I apologize if this isn’t the right forum for this.
I’d received a quote on a new laptop by email. The sales rep told me the company honors their quotes for 14 days.
But due to the tariff, my quote was cancelled after two days. The price went up several hundred dollars.
I wouldn’t have thought the tariff would affect prices on their existing inventory. Also, the tariff is only 10% – yet all their prices have increased a lot more than that.
I can’t speak for your specific laptop provider, but often laptops are more or less slapped together to order. Especially if it’s customized in anyway. Just-in-time shipping and other economies of NOT having huge warehouses full of product lying around to keep costs down have made it so.
As for the total increase, it doesn’t surprise me, along with @Grrr’s mentions, because China has also slapped caps on various minerals used in many high-tech components including chips:
So, consider the 10% US-side tariff just the aperitif on price increases.
I didn’t think Trump was kidding, so I got my electronics (new laptop, extra ram, additional storage) between Black Friday Sales and through the end of December. I was hoping I’d be wrong, and technically, I was, since I expected the final tariff to be higher - but I see no “wins” for the consumers as China has far less need to place nice with Trump than Mexico or Canada.
Tariffs will generally affect existing inventory. When pricing any item, the question the merchant asks himself is “what will it cost me to restock this item?” If the restock is an import which will attract a tariff, that’ll be reflected in the price he charges for the item he is now selling.
That makes sense. Last year, I’d asked AI when the tariffs
would affect electronics product prices, and the response was that it wouldn’t be immediate; it would take manufacturers a few months to sell off their existing inventories. Too bad I trusted that.
The consumer friendly answer is “after current stocks are exhausted”. The business friendly answer is “before they take affect but after consumers know they’re imminent.” The truth is somewhere in the middle and depends on how the business’s competitors react. But the bottom line is “as soon and as much as they can get away with without ceding too much sales to other competitors willing to be more patient / lenient”.
Remember that all their costs, including but not only tariffs, place a weak lower bound on their normal (IOW not loss leader) pricing. The only thing that places any upper bound on pricing is the customer’s willingness to pay them instead of somebody else or doing without.

* [Problems to work on]
1. In the tariff thread, restate the passage between "I wouldn’t have" and "on price increases.", inclusive, swapping "aperitif" for "appetizer".
2. Decide whether each statement agrees with the tariff thread. Answer yes or no, and quote the words from the thread that settle it.
(a) The sales rep said the company honors its quotes for 30 days.
(b) The tariff in question is 10%.
(c) The AI response said the tariffs would affect electronics prices immediately.
3. Answer these questions from the tariff thread.
(a) By how much did the price go up after the quote was cancelled?
(b) What has China put caps on?
(c) During what period did the poster who didn't think Trump was kidding buy electronics?

* [Data shown]

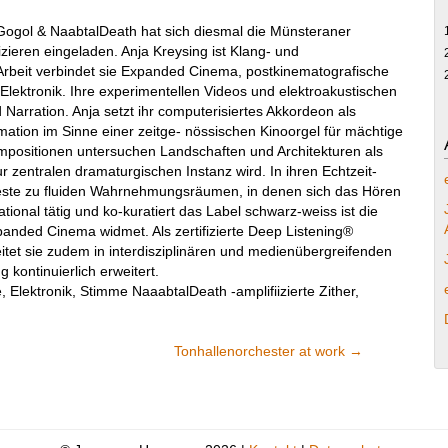
ogol & NaabtalDeath hat sich diesmal die Münsteraner
eren eingeladen. Anja Kreysing ist Klang- und
 Arbeit verbindet sie Expanded Cinema, postkinematografische
lektronik. Ihre experimentellen Videos und elektroakustischen
d Narration. Anja setzt ihr computerisiertes Akkordeon als
ation im Sinne einer zeitge- nössischen Kinoorgel für mächtige
positionen untersuchen Landschaften und Architekturen als
zentralen dramaturgischen Instanz wird. In ihren Echtzeit-
 Geste zu fluiden Wahrnehmungsräumen, in denen sich das Hören
national tätig und ko-kuratiert das Label schwarz-weiss ist die
anded Cinema widmet. Als zertifizierte Deep Listening®
eitet sie zudem in interdisziplinären und medienübergreifenden
 kontinuierlich erweitert.
, Elektronik, Stimme NaaabtalDeath -amplifiizierte Zither,
Tonhallenorchester at work
→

* [Solutions in order]
1.
I wouldn’t have thought the tariff would affect prices on their existing inventory. Also, the tariff is only 10% – yet all their prices have increased a lot more than that.
I can’t speak for your specific laptop provider, but often laptops are more or less slapped together to order. Especially if it’s customized in anyway. Just-in-time shipping and other economies of NOT having huge warehouses full of product lying around to keep costs down have made it so.
As for the total increase, it doesn’t surprise me, along with @Grrr’s mentions, because China has also slapped caps on various minerals used in many high-tech components including chips:
So, consider the 10% US-side tariff just the appetizer on price increases.

2.
(a) No: "the company honors their quotes for 14 days."
(b) Yes: "the tariff is only 10%"
(c) No: "the response was that it wouldn’t be immediate"

3.
(a) Several hundred dollars.
(b) Various minerals used in many high-tech components, including chips.
(c) Between Black Friday sales and the end of December.